Manager, Regulatory Affairs

Title: Manager, Regulatory Affairs

Location: Fountain Valley / Hybrid

Department: Research Administration

Status: Full Time

Shift: Exempt

Pay Range*: $115,169.60 - $172,723.20/annually

MemorialCare is a nonprofit integrated health system that includes four leading hospitals, award-winning medical groups – consisting of over 200 sites of care, and more than 2,000 physicians throughout Orange and Los Angeles Counties. We are committed to increasing access to patient-centric, affordable, and high-quality healthcare; your personal contributions are integral to MemorialCare's recognition as a market leader and innovator in value-based and other care models.

Across our family of medical centers, we support each one of our bright, talented employees in reaching the highest levels of professional development, contribution, collaboration, and accountability. Whatever your role and whatever expertise you bring, we are dedicated to helping you achieve your full potential in an environment of respect, innovation, and teamwork.

Position Summary

The role of Manager of Regulatory Affairs involves overseeing daily clinical research regulatory operations, ensuring compliance with institutional policies, federal regulations, and good clinical practices. Key responsibilities include managing study start-up and approval processes, ensuring studies are FDA inspection-ready, and supervising regulatory affairs coordinators. The manager will maintain team metrics, design systems for workflow efficiency, and stay updated on regulatory changes. Additional duties include developing SOPs, training the regulatory team, preparing for audits, and collaborating with leaders to improve processes. The position also requires working closely with clinical operations to address regulatory non-compliance and implement corrective actions.
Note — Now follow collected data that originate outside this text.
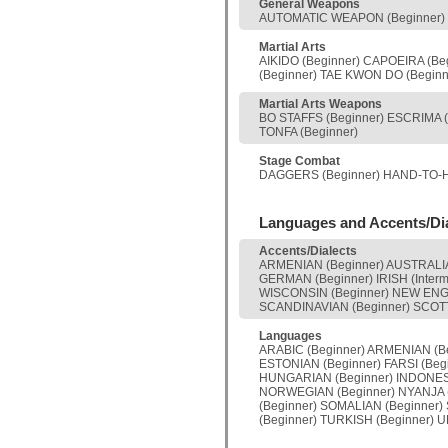
General Weapons
AUTOMATIC WEAPON (Beginner) C
Martial Arts
AIKIDO (Beginner) CAPOEIRA (Be
(Beginner) TAE KWON DO (Beginne
Martial Arts Weapons
BO STAFFS (Beginner) ESCRIMA 
TONFA (Beginner)
Stage Combat
DAGGERS (Beginner) HAND-TO-HA
Languages and Accents/Di
Accents/Dialects
ARMENIAN (Beginner) AUSTRALIAN
GERMAN (Beginner) IRISH (Inter
WISCONSIN (Beginner) NEW ENGL
SCANDINAVIAN (Beginner) SCOTT
Languages
ARABIC (Beginner) ARMENIAN (Be
ESTONIAN (Beginner) FARSI (Beg
HUNGARIAN (Beginner) INDONESIA
NORWEGIAN (Beginner) NYANJA (
(Beginner) SOMALIAN (Beginner)
(Beginner) TURKISH (Beginner) 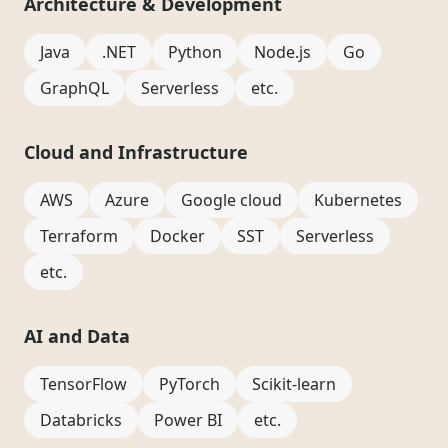
Architecture & Development
Java
.NET
Python
Node.js
Go
GraphQL
Serverless
etc.
Cloud and Infrastructure
AWS
Azure
Google cloud
Kubernetes
Terraform
Docker
SST
Serverless
etc.
AI and Data
TensorFlow
PyTorch
Scikit-learn
Databricks
Power BI
etc.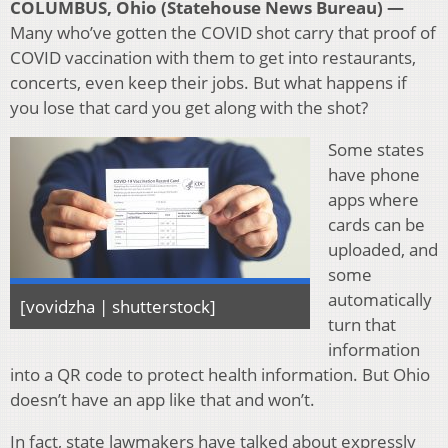
COLUMBUS, Ohio (Statehouse News Bureau) —
Many who’ve gotten the COVID shot carry that proof of
COVID vaccination with them to get into restaurants,
concerts, even keep their jobs. But what happens if
you lose that card you get along with the shot?
Some states
have phone
apps where
cards can be
uploaded, and
some
automatically
[vovidzha | shutterstock]
turn that
information
into a QR code to protect health information. But Ohio
doesn’t have an app like that and won’t.
In fact, state lawmakers have talked about expressly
Essential Functions and Responsibilities of the Job

• Manage the day-to-day clinical research regulatory operations ensuring responsibilities are completed in accordance with institutional policy, federal regulations and good clinical practices.
• Responsible for hiring, terminating, disciplinary actions and conducting performance reviews.
• Manages the study start-up and approval process from feasibility review to SIV, ensures efficiency and maintenance of regulatory compliance.
• Ensures ongoing research studies are compliant with regulations and all regulatory files are FDA inspection ready.
• Maintain regulatory team metrics and provide insight on portfolio performance indicators, which may include start up activity, deviations, and any reportable findings.
• Supervise the day-to-day activities of the regulatory affairs coordinators.
• Designs, implements, and manages a system for organizing, planning work-flow related to all research. regulatory study activities including developing organizational forms and tools to facilitate study completion and compliance.
• Is up to date on current federal, state, and local regulations and communicates changes to study team.
• Assists in the development, writing, and maintenance of SOPs including work instructions, forms, and templates.
• Responsible for training and development of the research regulatory team as well as the hiring, coaching, counseling, oversight and, performance reviews, termination, and the overall management of the regulatory processes to support day-to-day activities.
• Interact daily with team to ensure overall regulatory compliance.
• Works closely with institutional leaders to create processes for improvement and efficiency.
• Manages sponsor audit and FDA inspection preparation activities.
• In collaboration with the clinical operations manager, work with monitors in order to be able to identify trends in regulatory non-compliance.
• Works with clinical operations manager to develop appropriate corrective action plans and ensure adherence by study teams.
• Registers & maintains clinical trials on clinicaltrials.gov website for applicable studies.
• Participate in implementation of a new clinical trial management system and development of new workflows aligning with organizational need.
• Conduct regular internal audits of research studies and IRB documentation to assure compliance and FDA inspection readiness.

*Placement in the pay range is based on multiple factors including, but not limited to, relevant years of experience and qualifications. In addition to base pay, there may be additional compensation available for this role, including but not limited to, shift differentials, extra shift incentives, and bonus opportunities. Health and wellness is our passion at MemorialCare—that includes taking good care of employees and their dependents. We offer high quality health insurance plan options, so you can select the best choice for your family. And there’s more...Check out our MemorialCare Benefits for more information about our Benefits and Rewards.

Minimum Requirements

Qualifications/Work Experience:

• Minimum of seven (7) years of experience in regulatory documentation management or clinical research required.
• Knowledge of clinical trial federal, state and local regulations and good clinical practices required.
• Strong project management, analytical, organizational, and problem-solving skills required.
• Excellent time management and ability to prioritize work assignments independently required.
• Excellent interpersonal and communication skills required.

Education/Licensure/Certification:

• Bachelor’s Degree.
• Research certification (e.g., ACRP/CCRP or equivalent) required.